Em surdina, diz-se que tudo está muito mudado. No transporte também. Olhem para dentro do cacilheiro: até onde a vista alcança, toda a gente com um livro na mão, toda a gente a ler! Aqui o vizinho do banco da frente, caixeiro reformado, meu conhecido de vista há uns 30 anos, “enrolado” num clássico policial; na mesma fila, duas senhoras, uma menina, dois moços e três cavalheiros, “navegando” – se a vista não engana e por ordem – um Steinbeck, um Harold Robbins, um Cardoso Pires, a história de um estadista meio conservador, um Saramago, um Reverte, outro Saramago e um tal de que não se consegue ver o título. Nas filas mais atrás, é o mesmo, e igual em todo o barco, predominando as edições de bolso, as narrativas mais curtas, as colectâneas de contos, mas comparecendo igualmente a poesia, o policial, a ficção científica e a banda desenhada. Assim se navega, aqui onde começa o Mar da Palha, nesta carreira e nas outras, entre Cacilhas e o Cais do Sodré, e nos barcos do Barreiro e do Seixal.
É uma experiência recente, esta biblioteca de levar e trazer. Em terra de grandes arrojos de imaginação e de eficácia concretizadora, o mais complicado foi escolher o nome entre os 7.543 propostos. Ficou “Biblioteca de Viagem” (um nome que, segundo consta, não estava na lista, que, no entanto, ditou o número de livros em circularção - exactamente 7.543 livros.
Por trás deste sucesso, está um princípio muito simples: os cais de embarque, na margem sul, foram transformados em biblioteca, passagem obrigatória para se entrar no barco. Enquanto se espera, pode-se folhear um livro e, depois, levá-lo para consumir no caminho – para lá e, no fim do dia, para cá.

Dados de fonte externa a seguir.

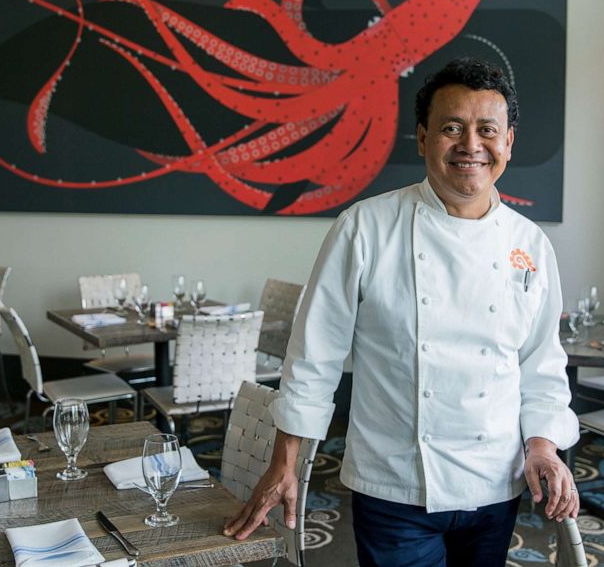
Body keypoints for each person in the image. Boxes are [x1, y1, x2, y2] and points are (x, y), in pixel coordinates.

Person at [224, 58, 580, 566]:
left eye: (487, 131)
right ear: (422, 138)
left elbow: (540, 365)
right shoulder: (365, 228)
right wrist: (286, 461)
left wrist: (542, 447)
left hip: (497, 482)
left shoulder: (531, 245)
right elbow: (314, 356)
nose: (470, 146)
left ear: (508, 143)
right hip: (395, 484)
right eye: (451, 128)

Dois números deste sucesso: primeiro, o sistema electrónico de controlo e vigilância, em que foram activadas novas funcionalidades, detectou 3,2% de passageiros sem livro no primeiro dia; segundo, todos os livros levantados de manhã regressaram à base antes da meia-noite do próprio dia.

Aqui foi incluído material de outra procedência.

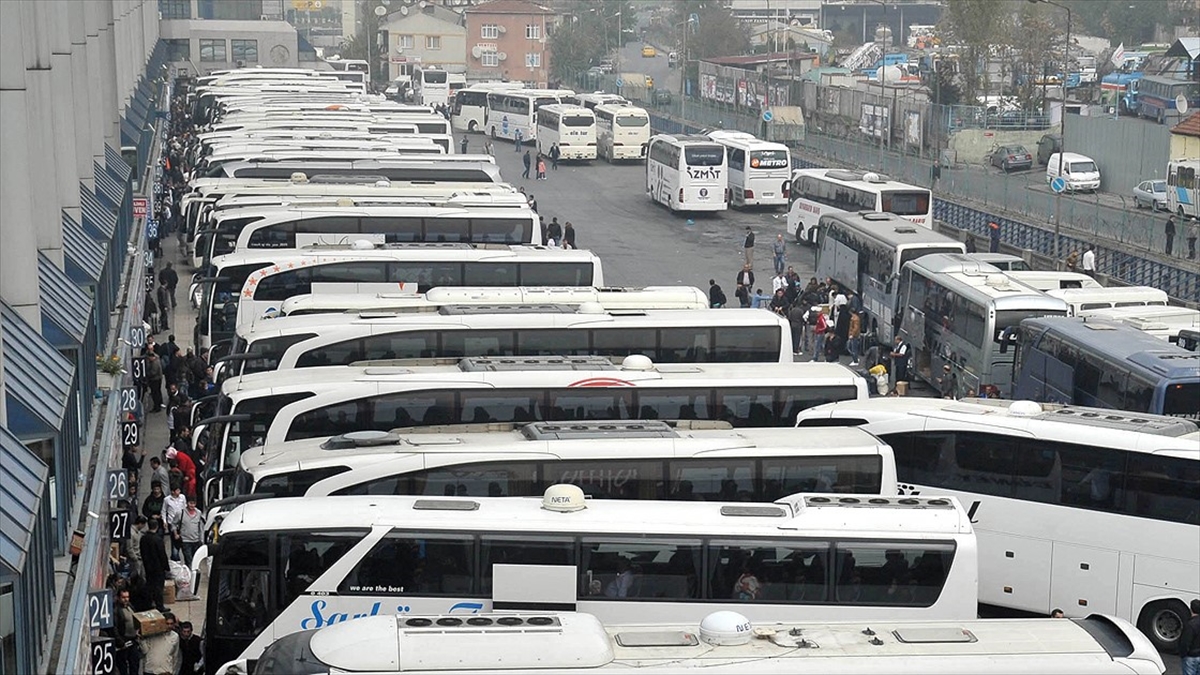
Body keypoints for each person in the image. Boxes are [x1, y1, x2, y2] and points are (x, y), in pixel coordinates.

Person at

Não falta quem assegure que vão replicar a “Biblioteca de Viagem” nas redes de comboio e de autocarro da periferia norte de Lisboa.
Em Quinta-Feira da Paixão não se fala noutra coisa.
Com uma pontita de inveja, é verdade, decerto por não ter sido eu o pai da ideia, vou andar por aí, nos dias mais próximos, a dar fé. Não se dê o caso de tudo ser uma brincadeira deste 1º de Abril de 2010.